Purcell explained that because the epidemic had begun only in the last several years, clinicians may not yet have changed their treatment strategies. “I don’t know that everybody has changed their empiric antibody use because they haven’t needed to. But we are finding fewer and fewer communities now where most of the colonies are methicillin susceptible.”

Because of these findings, Purcell’s advice to clinicians is to “change the antibiotics you are using to the most recent antibiotics. Assume you are treating MRSA [infections], since the majority of these are going to be.” He added that “for each doctor, it is important to look at data the local laboratories are generating.” Local laboratories put out information called antibiograms, which show the percentages of bacterial isolates in the community that are resistant to different antibiotics.

Purcell noted that choosing the appropriate antibiotic also depends on the type of infection. “For skin infections it doesn’t matter as much; usually just draining the pus out of the wound is all that is necessary. It is more important to know the resistance pattern for the more invasive infections. For these types of infections, we start [the patients] on vancomyosin until we know something else is going to work. Most of the time we can switch them to clindamyosin. Unless they are clindamyosin-resistance inducible, then we keep them on vancomyosin.”

Another issue Purcell raises is the importance of taking detailed family histories when treating a patient with any of these infections. “We are seeing clustering of these infections in families. The family just gets colonized with this organism, and we end up treating everyone. This can be done with an intranasal antibiotic, and we can get the whole colony.”
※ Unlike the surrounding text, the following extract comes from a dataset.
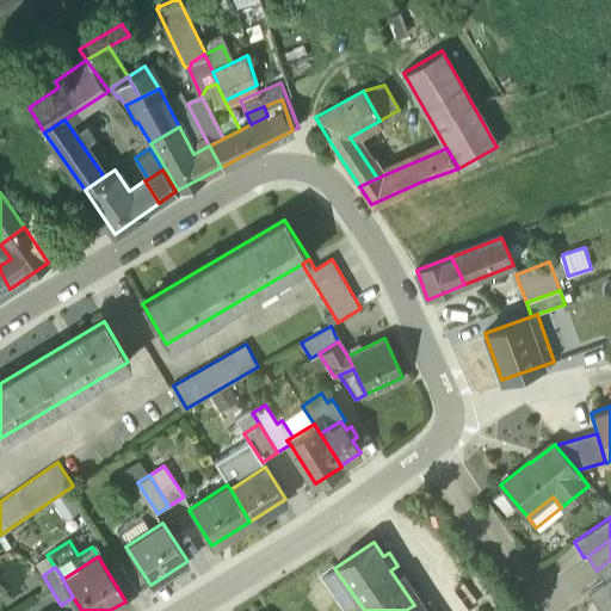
[(136,592),(121,567),(109,574),(124,599),(136,592)]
The appearance and rapid rise of the CA-MRSA isolates remain a mystery and represent an important area for further research. “There is a lot of work being done on the genetics of these strains,” Purcell said. “People thought they were coming from the hospital. More and more, we are learning they are genetically different from hospital strains, and something is causing them to rise in the community and rise very quickly.”

Purcell said that it is still too early to tell whether the CA-MRSA isolates in different communities are from strains that are related to each other. He emphasized that there is a serious need for more extensive epidemiological studies. Such information might aid in understanding why there has been such a rapid rise in the number of resistant bacteria in the community and what that bodes for the future. “Will it go to [100%]?” Purcell asked rhetorically, “You can’t predict it. It could stop at 65%.”

“The biggest concern,” Purcell stated, “is that we are eventually going to start seeing more and more of the invasive type of infections. And if we use a lot of these other drugs, [the CA-MRSA strains] will become resistant to these as well. Bacteria are good about becoming resistant.” This problem is indeed key, as it comes at a time when the pipeline for new antibiotics is running dry.